**Directive:**
Each record that follows should be reproduced in full, character for character.

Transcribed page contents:
*-*-*

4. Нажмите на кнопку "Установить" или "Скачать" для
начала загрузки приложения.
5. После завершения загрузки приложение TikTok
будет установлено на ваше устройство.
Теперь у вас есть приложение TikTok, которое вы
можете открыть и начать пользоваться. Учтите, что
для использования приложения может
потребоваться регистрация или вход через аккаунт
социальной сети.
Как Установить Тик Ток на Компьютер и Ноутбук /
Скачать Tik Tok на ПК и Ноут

*-*-*

**Solution to this task:**
4. Нажмите на кнопку "Установить" или "Скачать" для
начала загрузки приложения.
5. После завершения загрузки приложение TikTok
будет установлено на ваше устройство.
Теперь у вас есть приложение TikTok, которое вы
можете открыть и начать пользоваться. Учтите, что
для использования приложения может
потребоваться регистрация или вход через аккаунт
социальной сети.
Как Установить Тик Ток на Компьютер и Ноутбук /
Скачать Tik Tok на ПК и Ноут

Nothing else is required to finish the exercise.